More than champions on the track, it is the individuals we became in later life that bear true testimony to his loving guidance. Such was his simplicity and warmth that we could visit him and his beloved wife, Ransiri, without appointment. Even long after our school days, we remained in close touch. Those living overseas never failed to visit him whenever they returned to Sri Lanka. These visits were filled with fond reminiscences of our sporting days, discussions on world affairs, and joyful moments of singing old Sinhala songs that he treasured.

It was only fitting, therefore, that on his last birthday on May 4 this year, the Old Royalists’ Athletic Club (ORAC) honoured him with a biography highlighting his immense contribution to athletics at Royal. I was deeply privileged to co-author this book together with Asoka Rodrigo, another old boy of the school.

Royal, however, was not the first school he coached. After joining the tutorial staff of his alma mater following graduation, he naturally coached Ananda College before moving on to Holy Family Convent, Bambalapitiya — where he first met the “love of his life,” Ransiri, a gifted and versatile sportswoman. She was not only a national champion in athletics but also a top netballer and basketball player in the 1960s. After his long and illustrious stint at Royal College, he went on to coach at schools such as Visakha Vidyalaya and Belvoir International.

The school arena was not his only forte. Mr. Wijedasa also produced several top national athletes, including D. K. Podimahattaya, Vijitha Wijesekera, Lionel Karunasena, Ransiri Serasinghe, Kosala Sahabandu, Gregory de Silva, Sunil Gunawardena, Prasad Perera, K. G. Badra, Surangani de Silva, Nandika de Silva, Chrisantha Ferdinando, Tamara Padmini, and Anula Costa. Apart from coaching, he was an efficient administrator as Director of Physical Education at the University of Colombo and held several senior positions in national sporting bodies. He served as President of the Amateur Athletic Association of Sri Lanka in 1994 and was also a founder and later President of the Ceylonese Track & Field Club. He served with distinction as a national selector, starter, judge, and highly qualified timekeeper.

The crowning joy of his life was seeing his legacy continue through his children and grandchildren. His son, Duminda, was a prominent athlete at Royal and later a National Squash player in the 1990s. In his later years, Mr. Wijedasa took great pride in seeing his granddaughter, Tejani, become a reputed throwing champion at Bishop’s College, where she currently serves as Games Captain. Her younger brother, too, is a promising athlete.

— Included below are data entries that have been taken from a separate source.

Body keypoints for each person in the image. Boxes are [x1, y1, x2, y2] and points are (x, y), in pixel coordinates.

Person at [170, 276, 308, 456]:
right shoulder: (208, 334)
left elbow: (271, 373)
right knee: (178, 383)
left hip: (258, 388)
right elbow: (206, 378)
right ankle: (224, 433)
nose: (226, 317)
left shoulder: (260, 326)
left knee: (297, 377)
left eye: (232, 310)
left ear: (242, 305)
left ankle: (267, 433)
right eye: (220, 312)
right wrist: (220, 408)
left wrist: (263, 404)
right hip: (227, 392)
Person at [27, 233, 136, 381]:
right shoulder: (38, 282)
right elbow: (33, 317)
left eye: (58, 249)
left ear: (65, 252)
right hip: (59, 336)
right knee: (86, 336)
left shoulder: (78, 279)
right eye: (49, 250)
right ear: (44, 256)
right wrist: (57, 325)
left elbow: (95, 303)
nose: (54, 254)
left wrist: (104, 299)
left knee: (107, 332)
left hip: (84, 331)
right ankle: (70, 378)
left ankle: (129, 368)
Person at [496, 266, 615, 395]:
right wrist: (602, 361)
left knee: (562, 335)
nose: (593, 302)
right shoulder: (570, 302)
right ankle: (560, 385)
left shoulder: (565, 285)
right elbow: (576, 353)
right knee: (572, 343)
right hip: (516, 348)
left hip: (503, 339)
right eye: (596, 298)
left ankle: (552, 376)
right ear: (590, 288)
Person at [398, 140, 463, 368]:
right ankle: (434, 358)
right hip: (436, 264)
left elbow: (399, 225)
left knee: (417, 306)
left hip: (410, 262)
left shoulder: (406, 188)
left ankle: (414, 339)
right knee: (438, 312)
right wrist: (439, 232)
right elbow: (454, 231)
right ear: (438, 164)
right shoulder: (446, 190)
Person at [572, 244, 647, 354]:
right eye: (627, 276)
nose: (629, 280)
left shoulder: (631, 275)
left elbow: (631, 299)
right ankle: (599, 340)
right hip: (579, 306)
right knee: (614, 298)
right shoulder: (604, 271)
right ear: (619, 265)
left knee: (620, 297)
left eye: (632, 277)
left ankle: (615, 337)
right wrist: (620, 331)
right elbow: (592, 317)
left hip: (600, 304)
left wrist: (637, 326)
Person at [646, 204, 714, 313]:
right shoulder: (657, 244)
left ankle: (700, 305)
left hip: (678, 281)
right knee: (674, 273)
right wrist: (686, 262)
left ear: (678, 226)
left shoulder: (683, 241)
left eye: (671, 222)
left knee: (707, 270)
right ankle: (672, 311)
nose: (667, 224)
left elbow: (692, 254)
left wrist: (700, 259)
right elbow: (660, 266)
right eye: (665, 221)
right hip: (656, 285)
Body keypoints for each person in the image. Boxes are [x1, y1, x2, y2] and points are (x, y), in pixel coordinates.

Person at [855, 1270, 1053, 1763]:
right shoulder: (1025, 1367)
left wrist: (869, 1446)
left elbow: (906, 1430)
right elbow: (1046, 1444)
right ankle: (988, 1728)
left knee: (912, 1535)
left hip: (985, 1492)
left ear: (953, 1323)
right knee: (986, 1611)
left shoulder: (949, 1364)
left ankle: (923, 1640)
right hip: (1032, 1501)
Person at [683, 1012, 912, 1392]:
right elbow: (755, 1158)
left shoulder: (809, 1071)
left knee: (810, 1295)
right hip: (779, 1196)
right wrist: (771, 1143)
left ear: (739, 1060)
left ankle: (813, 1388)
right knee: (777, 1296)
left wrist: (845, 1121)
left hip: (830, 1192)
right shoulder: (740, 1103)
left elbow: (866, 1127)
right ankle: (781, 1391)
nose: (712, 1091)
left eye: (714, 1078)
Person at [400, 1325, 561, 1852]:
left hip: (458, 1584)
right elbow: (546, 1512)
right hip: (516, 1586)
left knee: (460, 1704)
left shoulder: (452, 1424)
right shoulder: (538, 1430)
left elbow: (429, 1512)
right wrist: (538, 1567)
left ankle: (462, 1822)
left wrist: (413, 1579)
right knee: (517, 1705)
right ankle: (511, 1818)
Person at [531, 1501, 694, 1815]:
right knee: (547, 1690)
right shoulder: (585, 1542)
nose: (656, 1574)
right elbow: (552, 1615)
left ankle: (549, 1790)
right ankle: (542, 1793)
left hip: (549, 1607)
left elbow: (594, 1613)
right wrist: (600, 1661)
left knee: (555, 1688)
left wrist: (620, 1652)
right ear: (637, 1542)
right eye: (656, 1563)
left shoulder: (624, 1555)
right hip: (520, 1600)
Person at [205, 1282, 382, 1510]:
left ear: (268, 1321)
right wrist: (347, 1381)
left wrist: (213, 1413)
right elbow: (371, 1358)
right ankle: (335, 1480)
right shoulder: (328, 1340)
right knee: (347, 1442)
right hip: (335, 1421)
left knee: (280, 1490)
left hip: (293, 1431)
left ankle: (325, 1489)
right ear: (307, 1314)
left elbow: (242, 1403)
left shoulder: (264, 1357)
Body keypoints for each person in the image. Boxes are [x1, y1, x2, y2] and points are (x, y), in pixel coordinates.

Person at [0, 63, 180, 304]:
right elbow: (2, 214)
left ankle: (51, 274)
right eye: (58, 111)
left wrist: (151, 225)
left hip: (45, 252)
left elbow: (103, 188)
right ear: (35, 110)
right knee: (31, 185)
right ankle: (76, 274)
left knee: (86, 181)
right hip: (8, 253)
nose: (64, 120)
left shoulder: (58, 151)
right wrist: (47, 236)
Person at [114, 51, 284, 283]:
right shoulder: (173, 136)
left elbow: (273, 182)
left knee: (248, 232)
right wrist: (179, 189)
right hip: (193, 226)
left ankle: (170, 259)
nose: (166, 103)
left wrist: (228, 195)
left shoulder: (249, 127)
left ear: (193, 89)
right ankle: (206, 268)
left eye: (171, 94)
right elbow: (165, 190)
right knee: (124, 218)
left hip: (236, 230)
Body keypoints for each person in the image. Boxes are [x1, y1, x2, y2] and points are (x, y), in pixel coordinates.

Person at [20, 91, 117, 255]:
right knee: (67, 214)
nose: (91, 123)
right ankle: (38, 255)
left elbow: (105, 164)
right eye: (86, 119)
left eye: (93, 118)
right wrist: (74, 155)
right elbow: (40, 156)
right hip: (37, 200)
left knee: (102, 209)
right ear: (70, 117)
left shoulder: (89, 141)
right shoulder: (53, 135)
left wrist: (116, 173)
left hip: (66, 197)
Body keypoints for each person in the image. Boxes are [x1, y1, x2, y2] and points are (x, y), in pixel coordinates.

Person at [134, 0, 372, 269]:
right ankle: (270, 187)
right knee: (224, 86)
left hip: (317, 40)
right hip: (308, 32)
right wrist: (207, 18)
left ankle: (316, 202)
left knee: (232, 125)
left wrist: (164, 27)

He is survived by his beloved wife, Ransiri, with whom he shared 57 years of a happy and devoted marriage, and by their two children, Duminda and Puranya. Duminda, married to Debbie, resides in Brisbane, Australia, with their two daughters, Deandra and Tennille. Puranya, married to Ruvindu, is blessed with three children — Madhuke, Tejani, and Dharishta.

Though he has left this world, the values he instilled, the lives he shaped, and the spirit he ignited on countless tracks and fields will live on forever — etched in the hearts of generations who were privileged to call him Sir (Coach).